**Assignment**
Go through the material below, find each line with the word "Dahua", and copy those lines.

**Records**
=======
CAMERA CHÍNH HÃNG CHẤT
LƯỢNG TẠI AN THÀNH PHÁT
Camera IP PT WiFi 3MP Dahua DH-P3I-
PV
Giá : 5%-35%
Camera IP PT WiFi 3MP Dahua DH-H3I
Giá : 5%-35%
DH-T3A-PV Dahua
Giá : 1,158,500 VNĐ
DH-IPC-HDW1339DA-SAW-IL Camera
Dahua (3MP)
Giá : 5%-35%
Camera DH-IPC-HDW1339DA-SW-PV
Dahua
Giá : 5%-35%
=======
**Answer section**
Camera IP PT WiFi 3MP Dahua DH-P3I-
Camera IP PT WiFi 3MP Dahua DH-H3I
DH-T3A-PV Dahua
Dahua (3MP)
Dahua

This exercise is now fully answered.